> **TASK**:
Render this sentence from the passage on typing and testing into Spanish: "Tests and types thus serve a similar purpose."

── SELECTED EXTRACT ──

A Rhythm in Notion
Small(er) Steps Toward a Much Better World

A Shallow Dive into Clojure's core.spec

Typing and Testing

Typed languages force you to specify what sort of data you are passing to a function, and what you expect to get back. You have to annotate your code as you write it. When you run your code, if you pass it the wrong data it will immediately fail.

When I first tried out ML, types didn’t make sense to me - I just want to write a function to do stuff! Especially because we don’t have types, though, it’s even more important for us dynamic language users to practice Test-Driven Development. First write your test, what you expect to see, and then write your function, and then test your function. Did it do what you expected?

Tests and types thus serve a similar purpose. They let us go on to write other parts of our program without worrying that we’ll break previous parts of our program.

An analogy may be in order. Search and curation are reciprocal problems. If you have a huge amount of information, you need to search through it and it’s hard to lay your hand on what you want. So you need to curate it, to build a selective list. But then this list is too limited and starts to expand, and you need search.

In the same way, dynamic and typed languages address reciprocal problems. If you describe your expected data too precisely, you are bogged down in endless type annotations (you have to write out a lot of stuff), and you cannot freely combine and build data (because they don’t perfectly match). It’s boring and suffocating. But if you don’t describe your data, you have no assurances of what will happen when you run your code, and you spend a lot of time addressing one bug after another, and you cannot change your program freely without introducing more bugs. It’s tense and constricting.

───
── RECORDS ──

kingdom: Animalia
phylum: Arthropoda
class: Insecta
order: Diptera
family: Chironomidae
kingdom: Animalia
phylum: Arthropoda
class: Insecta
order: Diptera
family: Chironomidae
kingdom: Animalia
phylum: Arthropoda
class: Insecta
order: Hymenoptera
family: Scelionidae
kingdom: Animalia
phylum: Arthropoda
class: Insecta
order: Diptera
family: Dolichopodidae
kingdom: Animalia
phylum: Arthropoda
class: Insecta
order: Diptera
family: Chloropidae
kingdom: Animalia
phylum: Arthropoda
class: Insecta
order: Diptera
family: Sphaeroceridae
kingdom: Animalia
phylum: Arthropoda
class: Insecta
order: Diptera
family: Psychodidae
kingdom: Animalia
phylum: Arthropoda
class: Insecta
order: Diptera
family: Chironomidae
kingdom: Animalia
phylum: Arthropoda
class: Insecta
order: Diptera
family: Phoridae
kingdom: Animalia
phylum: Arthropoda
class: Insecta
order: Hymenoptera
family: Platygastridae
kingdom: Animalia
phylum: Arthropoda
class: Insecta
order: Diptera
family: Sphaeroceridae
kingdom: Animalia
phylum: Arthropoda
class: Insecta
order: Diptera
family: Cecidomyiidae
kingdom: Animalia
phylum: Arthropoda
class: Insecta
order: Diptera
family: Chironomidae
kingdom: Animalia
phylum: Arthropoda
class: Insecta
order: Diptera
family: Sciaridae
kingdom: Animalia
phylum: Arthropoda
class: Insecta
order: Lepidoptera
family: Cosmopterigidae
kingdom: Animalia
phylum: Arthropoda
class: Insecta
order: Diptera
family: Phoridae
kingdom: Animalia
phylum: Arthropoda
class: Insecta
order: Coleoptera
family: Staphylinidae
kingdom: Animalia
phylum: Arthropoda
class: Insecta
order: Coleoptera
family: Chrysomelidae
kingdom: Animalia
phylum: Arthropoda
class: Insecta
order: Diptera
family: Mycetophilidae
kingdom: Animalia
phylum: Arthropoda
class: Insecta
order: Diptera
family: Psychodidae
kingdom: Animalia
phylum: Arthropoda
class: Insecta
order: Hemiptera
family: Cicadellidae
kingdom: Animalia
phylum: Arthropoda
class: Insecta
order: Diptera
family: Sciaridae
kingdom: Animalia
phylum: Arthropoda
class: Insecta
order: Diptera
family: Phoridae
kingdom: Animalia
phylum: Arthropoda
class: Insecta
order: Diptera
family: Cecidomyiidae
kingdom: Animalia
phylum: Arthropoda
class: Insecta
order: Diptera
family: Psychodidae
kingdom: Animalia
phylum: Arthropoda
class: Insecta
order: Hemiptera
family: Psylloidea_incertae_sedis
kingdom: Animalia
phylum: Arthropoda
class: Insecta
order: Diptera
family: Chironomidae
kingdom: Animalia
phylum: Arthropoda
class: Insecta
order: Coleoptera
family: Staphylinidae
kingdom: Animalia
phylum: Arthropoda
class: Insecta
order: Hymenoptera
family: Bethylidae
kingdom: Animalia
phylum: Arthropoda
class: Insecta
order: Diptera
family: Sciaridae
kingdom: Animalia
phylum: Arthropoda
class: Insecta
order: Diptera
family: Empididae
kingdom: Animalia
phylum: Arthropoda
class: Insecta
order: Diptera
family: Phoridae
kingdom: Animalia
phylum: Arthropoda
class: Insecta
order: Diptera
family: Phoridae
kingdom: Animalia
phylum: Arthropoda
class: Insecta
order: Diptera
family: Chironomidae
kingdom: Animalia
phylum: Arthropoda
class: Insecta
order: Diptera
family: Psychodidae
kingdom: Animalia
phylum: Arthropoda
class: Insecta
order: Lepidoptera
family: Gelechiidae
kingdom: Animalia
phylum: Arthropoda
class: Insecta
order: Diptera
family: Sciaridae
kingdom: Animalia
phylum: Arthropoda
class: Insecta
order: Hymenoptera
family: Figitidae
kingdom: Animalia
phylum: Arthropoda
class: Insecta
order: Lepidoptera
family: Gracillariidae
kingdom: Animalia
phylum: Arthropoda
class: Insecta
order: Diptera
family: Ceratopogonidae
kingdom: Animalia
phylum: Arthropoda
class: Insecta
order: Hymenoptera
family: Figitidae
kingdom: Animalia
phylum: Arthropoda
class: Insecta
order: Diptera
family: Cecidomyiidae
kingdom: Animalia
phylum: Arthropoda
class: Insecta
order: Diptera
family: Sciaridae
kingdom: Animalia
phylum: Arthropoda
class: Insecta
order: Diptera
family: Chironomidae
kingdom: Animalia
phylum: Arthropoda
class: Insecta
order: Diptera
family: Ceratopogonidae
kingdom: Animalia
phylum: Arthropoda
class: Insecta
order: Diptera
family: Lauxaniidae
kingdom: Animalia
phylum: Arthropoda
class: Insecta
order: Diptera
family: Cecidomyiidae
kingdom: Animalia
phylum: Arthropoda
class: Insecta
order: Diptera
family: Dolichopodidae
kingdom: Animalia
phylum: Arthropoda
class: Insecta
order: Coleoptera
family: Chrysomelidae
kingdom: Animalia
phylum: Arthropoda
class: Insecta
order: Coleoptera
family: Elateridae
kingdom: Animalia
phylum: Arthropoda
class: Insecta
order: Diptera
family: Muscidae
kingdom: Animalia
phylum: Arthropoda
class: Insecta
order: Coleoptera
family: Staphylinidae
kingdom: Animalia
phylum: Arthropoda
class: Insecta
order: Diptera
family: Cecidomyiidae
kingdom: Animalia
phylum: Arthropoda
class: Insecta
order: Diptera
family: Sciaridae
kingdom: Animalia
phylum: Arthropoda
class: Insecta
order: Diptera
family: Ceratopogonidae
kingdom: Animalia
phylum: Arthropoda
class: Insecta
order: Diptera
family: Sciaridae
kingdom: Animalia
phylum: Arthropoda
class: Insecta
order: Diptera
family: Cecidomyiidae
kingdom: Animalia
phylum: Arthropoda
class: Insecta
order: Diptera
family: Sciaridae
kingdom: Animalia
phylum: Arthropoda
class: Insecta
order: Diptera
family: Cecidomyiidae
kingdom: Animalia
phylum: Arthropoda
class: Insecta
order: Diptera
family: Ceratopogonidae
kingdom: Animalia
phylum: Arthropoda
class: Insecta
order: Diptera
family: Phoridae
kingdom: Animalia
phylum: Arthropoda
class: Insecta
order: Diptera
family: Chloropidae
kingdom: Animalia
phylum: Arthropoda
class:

───

> **ANSWER TO THE PROBLEM**:
Así, las pruebas y los tipos cumplen un propósito similar.